Night Four at 35 Conferette '11: The Strongest Bill Of The Festival Caused Some Anguish, But Sent The Denton Fest Out In Style In The End.
In many ways, this day's bill alone could go toe-to-toe with the festival's three days of earlier offerings, combined.
The reason why should be fairly obvious: With 35 Conferette at least in part billing itself as a pre-SXSW shindig, and thus banking on SXSW spillover to help fill out its lineup, tour routing just seems bound to make the last day -- and thus the closest to SXSW -- its strongest, which very much turned out to be the case.
But it was also problematic: Over the course of the day, which unsurprisingly, saw Denton drawing its biggest crowds of the festival, much of the chatter heard among the crowds was that of mild annoyance.
With so many bands on this final night's bill -- including an absurd 1 a.m. logjam that would force attendees to stay until the very end of the night, just to see one of the timeslot's scheduled showcases from APTBS, Mayfield, Gayngs, Kid Koala, Deacon or Jurado -- attendees, rightly worried if they might be able to get their money's worth on this night.
Complaints aside, it seems they did. Everyone knew the night would end strong, but the big surprise, really, was how strongly it began.
Soon after Big Boi's set closed on Main Stage One, crowds filtered over to the indoor venues, with local electronic act Peoplodian drawing perhaps the biggest crowd of its career over at Hailey's and with Austin's Zorch providing a whole barrel of fun to its large crowd over at Rubber Gloves. (At one point, Zorch tried to convince the audience to engage in a mid-set game of dodgeball; a great idea that failed largely because it was so dark in the performance space).
Locals again reigned supreme in the second slot of the night-time performances, as the buzz around the street seemed heavily slanted toward the local offerings of Florene (at The Labb), The Beaten Sea (at Sweetwater) and Cocky Americans (at The Hydrant). But it was Denver's Pictureplan who scored the best, drawing the biggest crowd of the timeslot to Hailey's and turning in, most likely, the best performance the once-prominent space saw all weekend (OK, after Record Hop and Japanther's Thursday night offerings).
As the night wore on, though, the difficult choices at hand became more and more apparent.

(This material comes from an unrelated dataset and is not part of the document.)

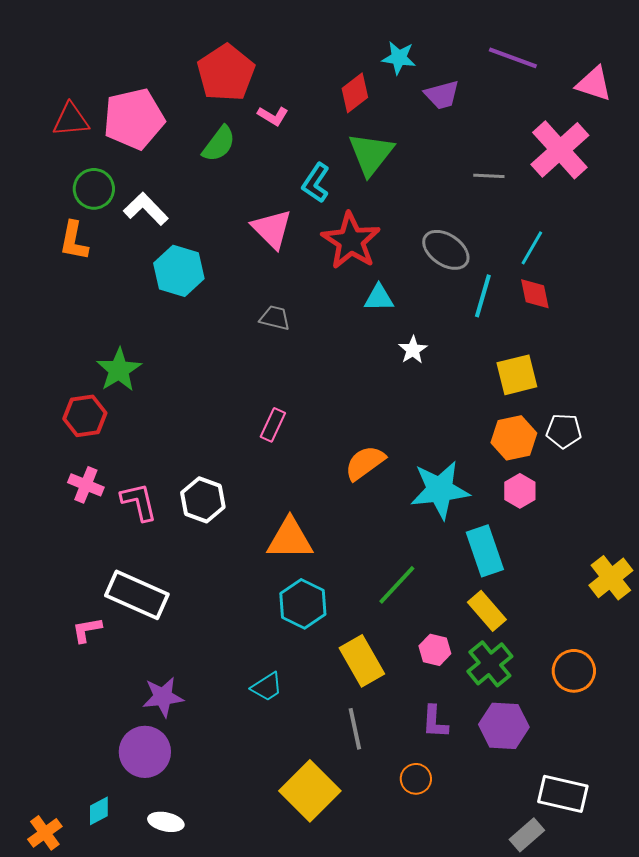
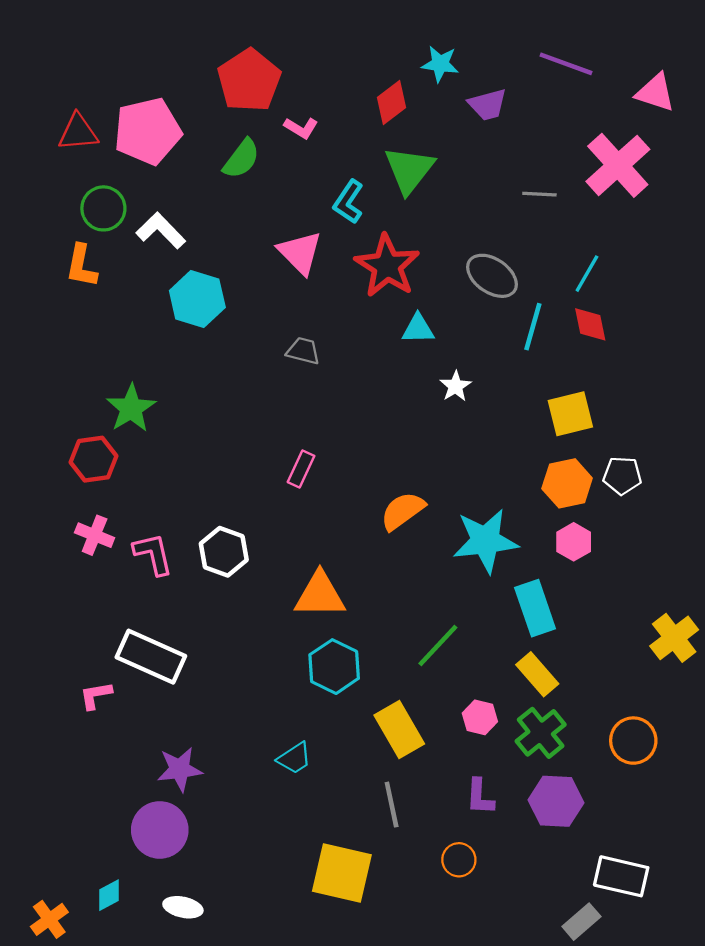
yellow square: (310, 791) -> (342, 873), turned -32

And, turns out, no, the crowds couldn't support all of the venues. Nite Jewel's crowd at Hailey's was in particularly embarrassingly small for such a buzzing outfit -- crowds at this point in the night seemed more inclined to check out The Civil Wars' well-received performance at Dan's Silverleaf or to check out DJ MOMJEANS' set at The Labb, proving once again, as Michael Cera had earlier in the week, that television and film celebrity trumps music celebrity every time. Both of these shows saw their venues at capacity, or damn near it.
And so the 1 a.m. faceoff finallly arrived. Were the night a competition, then Deacon won -- Gloves was the first venue to reach capacity. Were it a matter of volume and spectacle, A Place to Bury Strangers emerged victorious, blowing audiences away with an ungodly set-up of amps that, by set's end, caused the power to blow at Andy's Bar. Were it a matter of excitement, then Kid Koala's performance was the top choice: His outdoor stage performance at The Labb almost proved chaotic, as a spat of rain fell upon the college town, forcing a mad dash inside the venue, as well as a scramble to save Koala (who, indeed, dressed as a koala bear for his set) and his gear from the rain, while moving them both inside. Were it a matter of a proper wind-down, well, it would've been tough for any of these showcases to top Gayngs' offering at Hailey's; that performance saw its crowd growing the largest over the course of its set, as fans from MOMJEANS' show slowly trickled over and the attendance figures gradually ballooned.
And then, with a proverbial snap of the fingers, it all ended -- and in a celebratory fashion, too.
There were highs and lows throughout the weekend, sure. But this much is clear: Having the festival presented wholly in downtown Denton indeed proved to be a worthwhile move.